*SELECTED EXTRACT:*
-- -- --

Readers were also greeted with a story, "Nazi Radio Sees Belgium Assault Near," which reported that German broadcasts were predicting "the Allies would invade Belgium soon." Alongside the story were four X's and the note: "The Axis sometimes tries to slip propaganda to you through news ... so we will mark with the double cross all news we know comes from Axis sources."
The Phoenix Gazette published a photo of dead soldiers on a beach that Saturday. "These are dead American soldiers — the first to hit the beach and to die on the invasion shores of northern France," the caption read. "These are American boys who gave their lives that the invasion might succeed."
The Gazette also reported that for the first time since 1940, Allied planes were operating from French soil.
June 11, 1944
"U.S. troops smashed a third of the way across the Normandy peninsula yesterday in a drive to seal off the prize port of Cherbourg and captured two towns and a handful of villages under cover of Allied fighters striking from newly seized airfields in France," Associated Press reporter James M. Long reported to readers of The Republic on Sunday, June 11. The breathless report continued: "The Americans under Lt. Gen. Omar N. Bradley captured the small but valuable port of Isigny, 32 miles southeast of Cherbourg, toppled Trevieres, eight miles west of Isigny, and slashed 'in several places' the main Paris railway leading into Cherbourg."
June 12, 1944
On the Monday following the D-Day landing, The Republic reported that the command headquarters of the invasion — Supreme Headquarters, Allied Expeditionary Force — said that American troops were making progress that was "excellent — it could not be better."

-- -- --

*ACTIVITY LIST:*
a. Answer these questions from the excerpt on D-Day newspaper coverage:
(i) According to the note beside the Belgium story, what mark would be used for all news known to come from Axis sources?
(ii) According to the Gazette, Allied planes were operating from French soil for the first time since what year?
(iii) Which port 32 miles southeast of Cherbourg did the Americans under Lt. Gen. Omar N. Bradley capture?
b. Extend the excerpt on D-Day newspaper coverage, starting after its final sentence.
The records that follow are separate material and have no connection to the newspaper coverage of the Normandy invasion.

*LISTED RECORDS:*
-- -- --

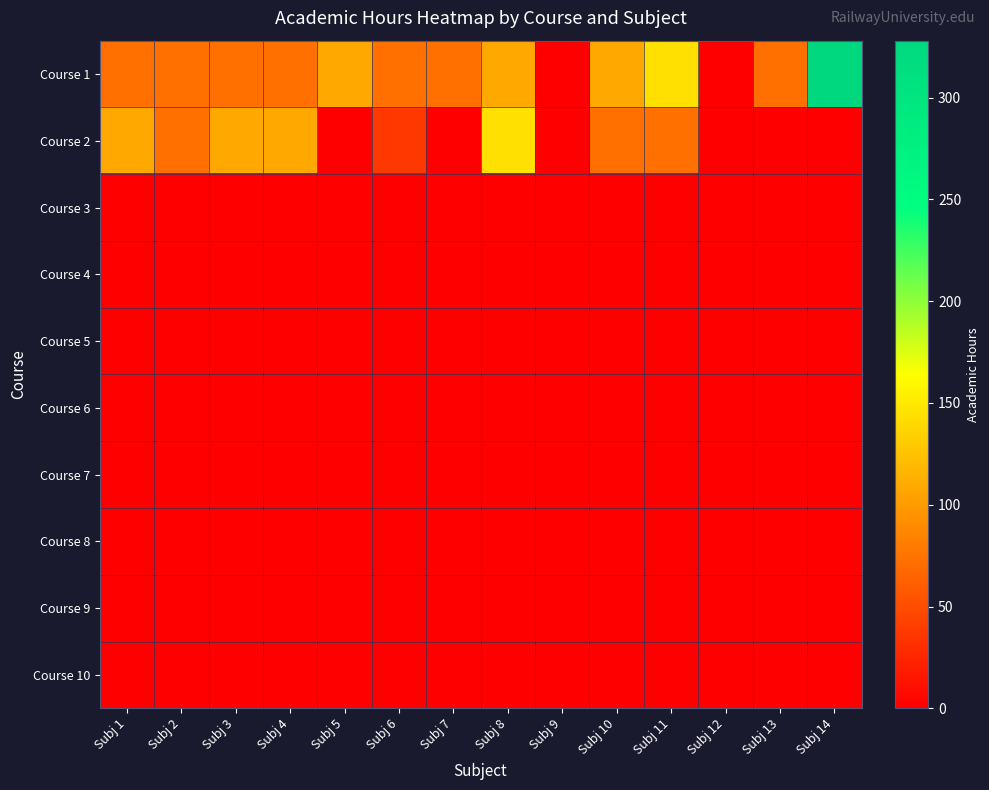

Reading right to left, list all the values displayed in this chart.

Course 1: Subj 14=328	Subj 13=72	Subj 12=0	Subj 11=144	Subj 10=108	Subj 9=0	Subj 8=108	Subj 7=72	Subj 6=72	Subj 5=108	Subj 4=72	Subj 3=72	Subj 2=72	Subj 1=72
Course 2: Subj 14=0	Subj 13=0	Subj 12=0	Subj 11=72	Subj 10=72	Subj 9=0	Subj 8=144	Subj 7=0	Subj 6=36	Subj 5=0	Subj 4=108	Subj 3=108	Subj 2=72	Subj 1=108
Course 3: Subj 14=0	Subj 13=0	Subj 12=0	Subj 11=0	Subj 10=0	Subj 9=0	Subj 8=0	Subj 7=0	Subj 6=0	Subj 5=0	Subj 4=0	Subj 3=0	Subj 2=0	Subj 1=0
Course 4: Subj 14=0	Subj 13=0	Subj 12=0	Subj 11=0	Subj 10=0	Subj 9=0	Subj 8=0	Subj 7=0	Subj 6=0	Subj 5=0	Subj 4=0	Subj 3=0	Subj 2=0	Subj 1=0
Course 5: Subj 14=0	Subj 13=0	Subj 12=0	Subj 11=0	Subj 10=0	Subj 9=0	Subj 8=0	Subj 7=0	Subj 6=0	Subj 5=0	Subj 4=0	Subj 3=0	Subj 2=0	Subj 1=0
Course 6: Subj 14=0	Subj 13=0	Subj 12=0	Subj 11=0	Subj 10=0	Subj 9=0	Subj 8=0	Subj 7=0	Subj 6=0	Subj 5=0	Subj 4=0	Subj 3=0	Subj 2=0	Subj 1=0
Course 7: Subj 14=0	Subj 13=0	Subj 12=0	Subj 11=0	Subj 10=0	Subj 9=0	Subj 8=0	Subj 7=0	Subj 6=0	Subj 5=0	Subj 4=0	Subj 3=0	Subj 2=0	Subj 1=0
Course 8: Subj 14=0	Subj 13=0	Subj 12=0	Subj 11=0	Subj 10=0	Subj 9=0	Subj 8=0	Subj 7=0	Subj 6=0	Subj 5=0	Subj 4=0	Subj 3=0	Subj 2=0	Subj 1=0
Course 9: Subj 14=0	Subj 13=0	Subj 12=0	Subj 11=0	Subj 10=0	Subj 9=0	Subj 8=0	Subj 7=0	Subj 6=0	Subj 5=0	Subj 4=0	Subj 3=0	Subj 2=0	Subj 1=0
Course 10: Subj 14=0	Subj 13=0	Subj 12=0	Subj 11=0	Subj 10=0	Subj 9=0	Subj 8=0	Subj 7=0	Subj 6=0	Subj 5=0	Subj 4=0	Subj 3=0	Subj 2=0	Subj 1=0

-- -- --

*RESULTS IN ORDER:*
a.
(i) The double cross
(ii) 1940
(iii) Isigny

b.
The paper also published a brief saying that "the British disclosed tonight that a 'secret weapon' used in the Normandy landings was a huge new glider called the Hamilcar."
The Hamilcar, the report said, "must be towed by a heavy bomber, but can land in a small field. It can — and did — carry a light tank."
"One of the first tanks to be landed in France silenced within two minutes a German gun post which had been causing heavy casualties among Allied ground forces," the Associated Press report said. "Another Hamilcar's tank immediately blew the top off a tower in which German snipers were concealed."
The caption of an image on the front page of the Phoenix Gazette recalled the trench warfare of the Great War: "YANKS GO OVER THE TOP AGAIN IN FRANCE — Sons of American doughboys who 26 years ago 'went over the top' in France during battles of World War I, repeat with a charge over the top in new battles against the Germans in World War II in northern France. Other troops wait beside a wall for their order to go into action."
June 13, 1944
A week after D-Day, readers of The Republic's front page were told that Allied forces were "battling Nazi forces only 14 miles from the prize port of Cherbourg."
Allied headquarters, in its 14th communique since the invasion began, declared more positive news: "The fusion of our beachhead is now complete and a coastal strip some 60 miles long is firmly in our hands. Its depth is being increased steadily."
Lower on the page was a photo of a young boy smiling in a Phoenix pool, a reminder that Phoenix's summer was proceeding with some normalcy: "WATER'S FINE: 'Come on in!' this smiling youngster seems to be saying as he gets the 'feel' of the pool at the start of his first lesson in the Arizona Republic-Young Men's Christian Association-Phoenix Parks and Playgrounds Department free Learn-to-Swim campaign now under way in four Phoenix pools and to be extended next week to Tempe, Mesa and Glendale pools."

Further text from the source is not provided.